Member of the Newfoundland House of Assembly for Trinity Bay
- In office November 3, 1919 – October 29, 1928 Serving with John Guppy (1919–23) Archibald Targett (1919–23) Richard Hibbs (1923–24) Isaac Randell (1923–28) Edwin Godden (1924–28)
- Preceded by: John G. Stone William F. Lloyd
- Succeeded by: District abolished

Member of the Newfoundland House of Assembly for Fogo
- In office October 30, 1913 – November 3, 1919
- Preceded by: Henry Earle
- Succeeded by: Richard Hibbs

Personal details
- Born: William Wesley Halfyard October 16, 1869 Ochre Pit Cove, Newfoundland Colony
- Died: December 31, 1944 (aged 75) St. John's, Newfoundland
- Party: Fishermen's Protective Union
- Spouse: Margaret Mary Diamond ​ ​(m. 1909)​
- Occupation: Educator

= William Halfyard =

Newfoundland politician

William Wesley Halfyard (October 16, 1869 - December 31, 1944) was an educator and political figure in the Colony of Newfoundland. He represented Fogo from 1913 to 1919, Trinity Bay from 1919 to 1928 and Trinity North from 1928 to 1932 in the Newfoundland House of Academy.

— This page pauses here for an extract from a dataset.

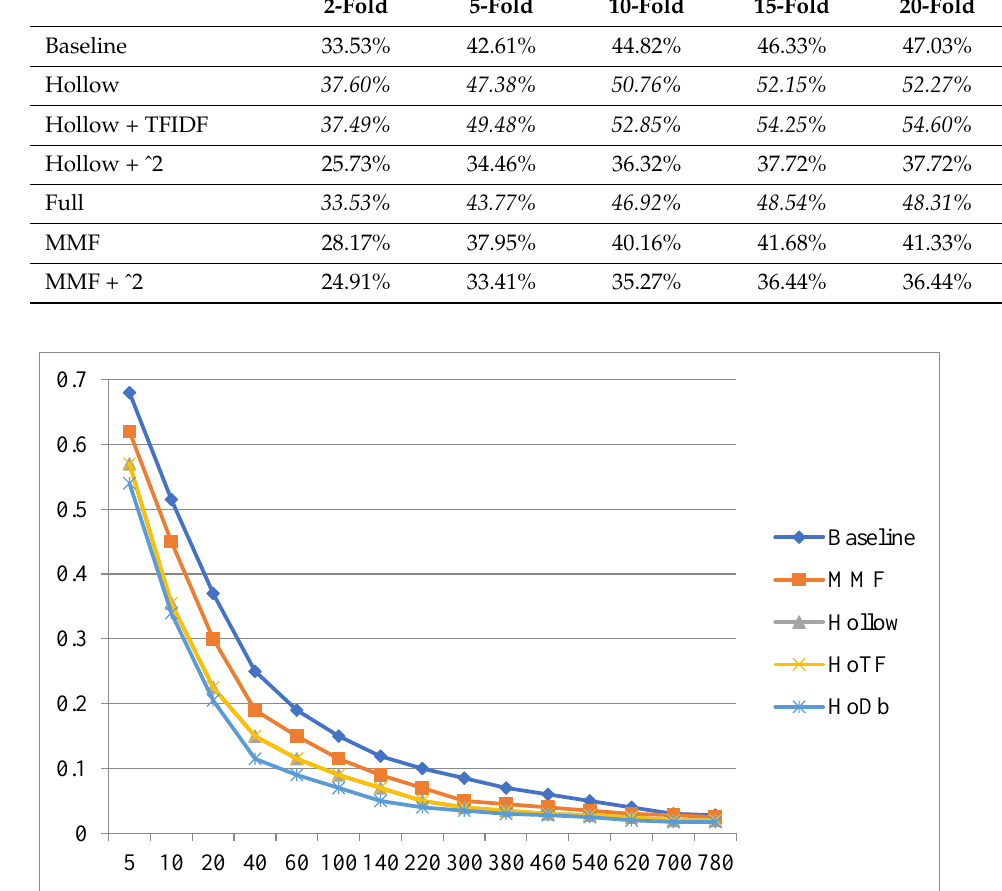
Table 1. Classification accuracy of each feature representation method.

He was born in Ochre Pit Cove, Conception Bay, the son of William Halfyard and Anne Carnell. Halfyard was educated in Ochre Pit Cove and St. John's. He taught school for several years, later becoming principal of the Methodist school in Catalina, where he became involved with the Fishermen's Protective Union. Halfyard served in the Newfoundland Executive Council as Minister of Agriculture and Mines from 1917 to 1919, as Minister of Posts and Telegraphs from 1919 to 1923 and again from 1928 to 1932, as Minister of Marine and Fisheries in 1923 and as Colonial Secretary from 1923 to 1924. After he retired from politics in 1932, he was named Sheriff of Newfoundland.

Halfyard also served as vice-president of the Union Trading Company, as a member of the board of governors for St. John's General Hospital and as a director of the Government Savings Bank. In 1909, he married Margaret Mary Diamond. He died at home in St. John's at the age of 75.